For more information about Bespoke Résumé, please click on http://ca.linkedin.com/in/neilmorris.

Brickbats or bouquets gratefully accepted at fneilm@sympatico.ca.

Dave Opton said...


Appreciate your taking the time to share your thoughts.

I think all of us have been on the other side of the desk long enoough to know that there is no "formula" or "one size fits all" solution to the job search process.

Obviously if there were, everyone would do it that way.

For good or for ill, everyone is unique which means what is right or works for one person may or may not turn out well for someone else.

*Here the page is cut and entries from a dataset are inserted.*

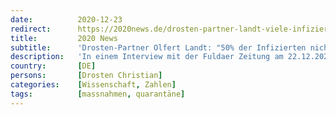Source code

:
 ```yaml
---
date:          2020-12-23
redirect:      https://2020news.de/drosten-partner-landt-viele-infizierte-nicht-infektioes/
title:         2020 News
subtitle:      'Drosten-Partner Olfert Landt: "50% der Infizierten nicht infektiös - warum dann Quarantäne?"'
description:   'In einem Interview mit der Fuldaer Zeitung am 22.12.2020 teilte Olfert Landt, der Hersteller des sogenannten Drosten-Tests mit, dass schätzungsweise die Hälfte aller positiv getesteten Personen nicht infektiös seien. “Wir wissen, dass Leute mit einer geringen Viruslast nicht infektiös sind”, so Landt, Alleingesellschafter und Geschäftsführer der Firma TIB Molbiol. Um eine Gefahr für Dritte darzustellen, müsse ein […]'
country:       [DE]
persons:       [Drosten Christian]
categories:    [Wissenschaft, Zahlen]
tags:          [massnahmen, quarantäne]
---
```

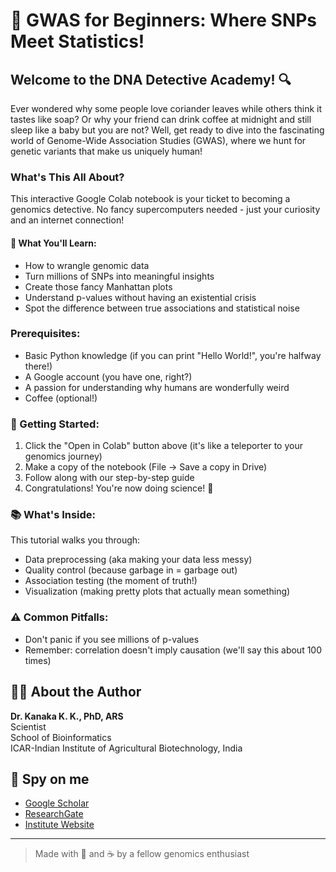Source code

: # 🧬 GWAS for Beginners: Where SNPs Meet Statistics! 

## Welcome to the DNA Detective Academy! 🔍

Ever wondered why some people love coriander leaves while others think it tastes like soap? Or why your friend can drink coffee at midnight and still sleep like a baby but you are not? Well, get ready to dive into the fascinating world of Genome-Wide Association Studies (GWAS), where we hunt for genetic variants that make us uniquely human!

### What's This All About?

This interactive Google Colab notebook is your ticket to becoming a genomics detective. No fancy supercomputers needed - just your curiosity and an internet connection! 

#### 🎯 What You'll Learn:
- How to wrangle genomic data
- Turn millions of SNPs into meaningful insights
- Create those fancy Manhattan plots
- Understand p-values without having an existential crisis
- Spot the difference between true associations and statistical noise

### Prerequisites:
- Basic Python knowledge (if you can print "Hello World!", you're halfway there!)
- A Google account (you have one, right?)
- A passion for understanding why humans are wonderfully weird
- Coffee (optional!)

### 🚀 Getting Started:

1. Click the "Open in Colab" button above (it's like a teleporter to your genomics journey)
2. Make a copy of the notebook (File -> Save a copy in Drive)
3. Follow along with our step-by-step guide
4. Congratulations! You're now doing science! 🎉

### 📚 What's Inside:

This tutorial walks you through:
- Data preprocessing (aka making your data less messy)
- Quality control (because garbage in = garbage out)
- Association testing (the moment of truth!)
- Visualization (making pretty plots that actually mean something)

### ⚠️ Common Pitfalls:

- Don't panic if you see millions of p-values
- Remember: correlation doesn't imply causation (we'll say this about 100 times)

## 👨‍🔬 About the Author

**Dr. Kanaka K. K., PhD, ARS**  
Scientist  
School of Bioinformatics  
ICAR-Indian Institute of Agricultural Biotechnology, India

## 🔎 Spy on me
- [Google Scholar](https://scholar.google.com/citations?hl=en&user=0dQ7Sf8AAAAJ&view_op=list_works&sortby=pubdate)
- [ResearchGate](https://www.researchgate.net/profile/Kanaka-K-K/research)
- [Institute Website](https://iiab.icar.gov.in/staff/dr-kanaka-k-k/)


---
> Made with 💖 and ☕️ by a fellow genomics enthusiast
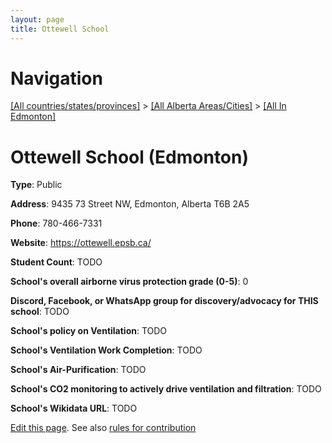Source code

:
 ```yaml
---
layout: page
title: Ottewell School
---
```

# Navigation

[[All countries/states/provinces]](../../..) > [[All Alberta Areas/Cities]](../..) > [[All In Edmonton]](..)

# Ottewell School (Edmonton)

**Type**: Public

**Address**: 9435 73 Street NW, Edmonton, Alberta T6B 2A5

**Phone**: 780-466-7331

**Website**: <https://ottewell.epsb.ca/>

**Student Count**: TODO

**School's overall airborne virus protection grade (0-5)**: 0

**Discord, Facebook, or WhatsApp group for discovery/advocacy for THIS school**: TODO

**School's policy on Ventilation**: TODO

**School's Ventilation Work Completion**: TODO

**School's Air-Purification**: TODO

**School's CO2 monitoring to actively drive ventilation and filtration**: TODO

**School's Wikidata URL**: TODO


[Edit this page](https://github.com/ventilate-schools/AB/edit/main/./Edmonton/Ottewell_School.md). See also [rules for contribution](../../../contribution-rules/)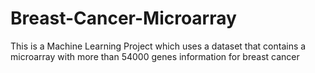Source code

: # Breast-Cancer-Microarray
This is a Machine Learning Project which uses a dataset that contains a microarray with more than 54000 genes information for breast cancer
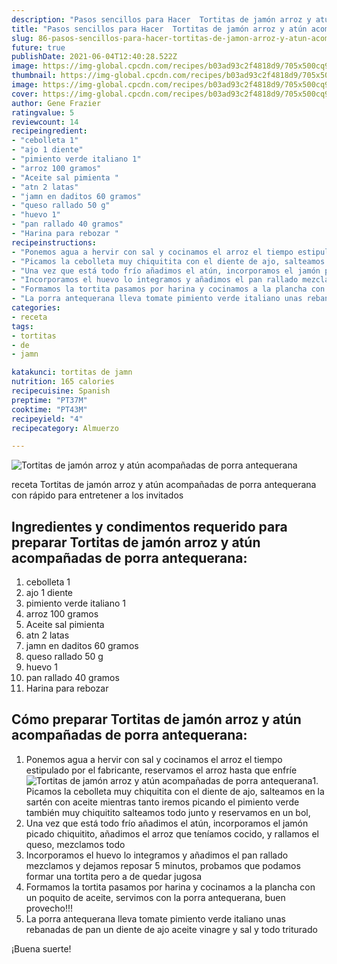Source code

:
 ```yaml
---
description: "Pasos sencillos para Hacer  Tortitas de jamón arroz y atún acompañadas de porra antequerana"
title: "Pasos sencillos para Hacer  Tortitas de jamón arroz y atún acompañadas de porra antequerana"
slug: 86-pasos-sencillos-para-hacer-tortitas-de-jamon-arroz-y-atun-acompanadas-de-porra-antequerana
future: true
publishDate: 2021-06-04T12:40:28.522Z
image: https://img-global.cpcdn.com/recipes/b03ad93c2f4818d9/705x500cq90/tortitas-de-jamon-arroz-y-atun-acompanadas-de-porra-antequerana-foto-principal.jpg
thumbnail: https://img-global.cpcdn.com/recipes/b03ad93c2f4818d9/705x500cq90/tortitas-de-jamon-arroz-y-atun-acompanadas-de-porra-antequerana-foto-principal.jpg
image: https://img-global.cpcdn.com/recipes/b03ad93c2f4818d9/705x500cq90/tortitas-de-jamon-arroz-y-atun-acompanadas-de-porra-antequerana-foto-principal.jpg
cover: https://img-global.cpcdn.com/recipes/b03ad93c2f4818d9/705x500cq90/tortitas-de-jamon-arroz-y-atun-acompanadas-de-porra-antequerana-foto-principal.jpg
author: Gene Frazier
ratingvalue: 5
reviewcount: 14
recipeingredient:
- "cebolleta 1"
- "ajo 1 diente"
- "pimiento verde italiano 1"
- "arroz 100 gramos"
- "Aceite sal pimienta "
- "atn 2 latas"
- "jamn en daditos 60 gramos"
- "queso rallado 50 g"
- "huevo 1"
- "pan rallado 40 gramos"
- "Harina para rebozar "
recipeinstructions:
- "Ponemos agua a hervir con sal y cocinamos el arroz el tiempo estipulado por el fabricante, reservamos el arroz hasta que enfríe"
- "Picamos la cebolleta muy chiquitita con el diente de ajo, salteamos en la sartén con aceite mientras tanto iremos picando el pimiento verde también muy chiquitito salteamos todo junto y reservamos en un bol,"
- "Una vez que está todo frío añadimos el atún, incorporamos el jamón picado chiquitito, añadimos el arroz que teníamos cocido, y rallamos el queso, mezclamos todo"
- "Incorporamos el huevo lo integramos y añadimos el pan rallado mezclamos y dejamos reposar 5 minutos, probamos que podamos formar una tortita pero a de quedar jugosa"
- "Formamos la tortita pasamos por harina y cocinamos a la plancha con un poquito de aceite, servimos con la porra antequerana, buen provecho!!!"
- "La porra antequerana lleva tomate pimiento verde italiano unas rebanadas de pan un diente de ajo aceite vinagre y sal y todo triturado"
categories:
- receta
tags:
- tortitas
- de
- jamn

katakunci: tortitas de jamn 
nutrition: 165 calories
recipecuisine: Spanish
preptime: "PT37M"
cooktime: "PT43M"
recipeyield: "4"
recipecategory: Almuerzo

---
```



![Tortitas de jamón arroz y atún acompañadas de porra antequerana](https://img-global.cpcdn.com/recipes/b03ad93c2f4818d9/705x500cq90/tortitas-de-jamon-arroz-y-atun-acompanadas-de-porra-antequerana-foto-principal.jpg)

receta Tortitas de jamón arroz y atún acompañadas de porra antequerana con rápido para entretener a los invitados

<!--inarticleads1-->

## Ingredientes y condimentos requerido para preparar Tortitas de jamón arroz y atún acompañadas de porra antequerana:

1. cebolleta 1
1. ajo 1 diente
1. pimiento verde italiano 1
1. arroz 100 gramos
1. Aceite sal pimienta 
1. atn 2 latas
1. jamn en daditos 60 gramos
1. queso rallado 50 g
1. huevo 1
1. pan rallado 40 gramos
1. Harina para rebozar 



<!--inarticleads2-->

## Cómo preparar Tortitas de jamón arroz y atún acompañadas de porra antequerana:

1. Ponemos agua a hervir con sal y cocinamos el arroz el tiempo estipulado por el fabricante, reservamos el arroz hasta que enfríe
<img src="https://img-global.cpcdn.com/steps/bf99ff7a50f09ef5/160x128cq70/foto-del-paso-1-de-la-receta-tortitas-de-jamon-arroz-y-atun-acompanadas-de-porra-antequerana.jpg" alt="Tortitas de jamón arroz y atún acompañadas de porra antequerana">1. Picamos la cebolleta muy chiquitita con el diente de ajo, salteamos en la sartén con aceite mientras tanto iremos picando el pimiento verde también muy chiquitito salteamos todo junto y reservamos en un bol,
1. Una vez que está todo frío añadimos el atún, incorporamos el jamón picado chiquitito, añadimos el arroz que teníamos cocido, y rallamos el queso, mezclamos todo
1. Incorporamos el huevo lo integramos y añadimos el pan rallado mezclamos y dejamos reposar 5 minutos, probamos que podamos formar una tortita pero a de quedar jugosa
1. Formamos la tortita pasamos por harina y cocinamos a la plancha con un poquito de aceite, servimos con la porra antequerana, buen provecho!!!
1. La porra antequerana lleva tomate pimiento verde italiano unas rebanadas de pan un diente de ajo aceite vinagre y sal y todo triturado



¡Buena suerte!

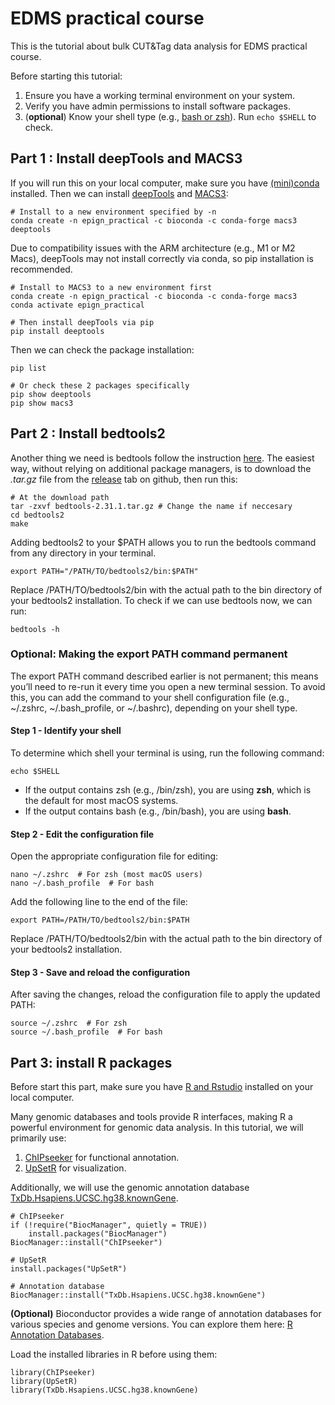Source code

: # EDMS practical course

This is the tutorial about bulk CUT&Tag data analysis for EDMS practical course. 

Before starting this tutorial:

1. Ensure you have a working terminal environment on your system.
2. Verify you have admin permissions to install software packages.
3. (**optional**) Know your shell type (e.g., [bash or zsh](https://apple.stackexchange.com/questions/361870/what-are-the-practical-differences-between-bash-and-zsh)). Run `echo $SHELL` to check.

## Part 1 : Install deepTools and MACS3

If you will run this on your local computer, make sure you have [(mini)conda](https://docs.anaconda.com/miniconda/) installed. Then we can install [deepTools](https://deeptools.readthedocs.io/en/develop/content/installation.html) and [MACS3](https://macs3-project.github.io/MACS/docs/INSTALL.html):

```
# Install to a new environment specified by -n
conda create -n epign_practical -c bioconda -c conda-forge macs3 deeptools
```
Due to compatibility issues with the ARM architecture (e.g., M1 or M2 Macs), deepTools may not install correctly via conda, so pip installation is recommended.

```
# Install to MACS3 to a new environment first 
conda create -n epign_practical -c bioconda -c conda-forge macs3
conda activate epign_practical

# Then install deepTools via pip
pip install deeptools
```

Then we can check the package installation:

```
pip list

# Or check these 2 packages specifically 
pip show deeptools
pip show macs3
```

## Part 2 : Install bedtools2
Another thing we need is bedtools follow the instruction [here](https://bedtools.readthedocs.io/en/latest/content/installation.html). The easiest way, without relying on additional package managers, is to download the *.tar.gz* file from the [release](https://github.com/arq5x/bedtools2/releases) tab on github, then run this:

```
# At the download path
tar -zxvf bedtools-2.31.1.tar.gz # Change the name if neccesary 
cd bedtools2
make
```
Adding bedtools2 to your $PATH allows you to run the bedtools command from any directory in your terminal.
```
export PATH="/PATH/TO/bedtools2/bin:$PATH" 
```
Replace /PATH/TO/bedtools2/bin with the actual path to the bin directory of your bedtools2 installation. To check if we can use bedtools now, we can run:

```
bedtools -h
```

### Optional: Making the export PATH command permanent

The export PATH command described earlier is not permanent; this means you’ll need to re-run it every time you open a new terminal session. To avoid this, you can add the command to your shell configuration file (e.g., ~/.zshrc, ~/.bash_profile, or ~/.bashrc), depending on your shell type.

#### Step 1 - Identify your shell

To determine which shell your terminal is using, run the following command:
```
echo $SHELL
```
- If the output contains zsh (e.g., /bin/zsh), you are using **zsh**, which is the default for most macOS systems.
- If the output contains bash (e.g., /bin/bash), you are using **bash**.

#### Step 2 - Edit the configuration file

Open the appropriate configuration file for editing:
```
nano ~/.zshrc  # For zsh (most macOS users)
nano ~/.bash_profile  # For bash
```
Add the following line to the end of the file:

```
export PATH=/PATH/TO/bedtools2/bin:$PATH
```
Replace /PATH/TO/bedtools2/bin with the actual path to the bin directory of your bedtools2 installation.

#### Step 3 - Save and reload the configuration

After saving the changes, reload the configuration file to apply the updated PATH:

```
source ~/.zshrc  # For zsh
source ~/.bash_profile  # For bash
```

## Part 3: install R packages 

Before start this part, make sure you have [R and Rstudio](https://posit.co/download/rstudio-desktop/) installed on your local computer. 

Many genomic databases and tools provide R interfaces, making R a powerful environment for genomic data analysis. In this tutorial, we will primarily use:

1. [ChIPseeker](https://www.bioconductor.org/packages/release/bioc/html/ChIPseeker.html) for functional annotation.
2. [UpSetR](https://github.com/hms-dbmi/UpSetR) for visualization.

Additionally, we will use the genomic annotation database [TxDb.Hsapiens.UCSC.hg38.knownGene](https://www.bioconductor.org/packages/release/data/annotation/html/TxDb.Hsapiens.UCSC.hg38.knownGene.html).

```
# ChIPseeker
if (!require("BiocManager", quietly = TRUE)) 
	install.packages("BiocManager") 
BiocManager::install("ChIPseeker")

# UpSetR
install.packages("UpSetR")

# Annotation database 
BiocManager::install("TxDb.Hsapiens.UCSC.hg38.knownGene")
```
**(Optional)** Bioconductor provides a wide range of annotation databases for various species and genome versions. You can explore them here: [R Annotation Databases](https://bioconductor.org/packages/3.20/data/annotation/).

Load the installed libraries in R before using them:

```
library(ChIPseeker)
library(UpSetR)
library(TxDb.Hsapiens.UCSC.hg38.knownGene)
```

The subjectivity of the process both in terms of those who are looking and those who are the potential employers is part of both the frustration and the challenge.

Anonymous said...


Your last sentence is problematic and is the reason people, ie the RIGHT people are not getting jobs. Whoever is responsible for hiring MUST know what they need and MOST CERTAINLY MUST take time to listen and learn what I am selling. They need to think about the LOST OPPORTUNITY (and profit) when the RIGHT PEOPLE are not hired. There must be a open-minded hiring process and not one for the convenience of making the process easy (whatever process many have is absolutely OFF MARK) - no nanosecond review of resumes nor ridiculous list of "MUST HAVES" that can NEVER be the guarantee of success nor selection/elimination only by the "keyword search". POTENTIAL and FUTURE performance will always be an unknown yet to be proven. I have seen total incompetence and inability to deliver while the resumes were 'stellar' (that person drove the company into bankruptcy!) - there is way too much BS going on out there especially as you go up the ladder.

Dave Opton said...

If one were to list all the things that need fixing in terms of some of the actions and/or decisions that are made during the hiring process, I am not sure they would be sufficient space (even electronically) to write it all down.

Over the years I have seen many of the types of things you have commented on and I certainly am not putting up such actions for any awards.

On the other side of it, however, I have also seen many instances where the process and those running it were both thoughtful, and really have thought through what they wanted. Just doesn't happen as often as all of us would like.

What I am saying, however, is that when you are selling this product called "me" you need to be communicating with your potential "buyer" in a way that they are "comfortable" even if some of what makes up their "comfort zone" isn't all that relevent to their objective.

That the process isn't perfect is certainly a fact, but it is also a fact that as a candidate we either adapt to the process or risk losing an opportunity to show them that we are their best solution.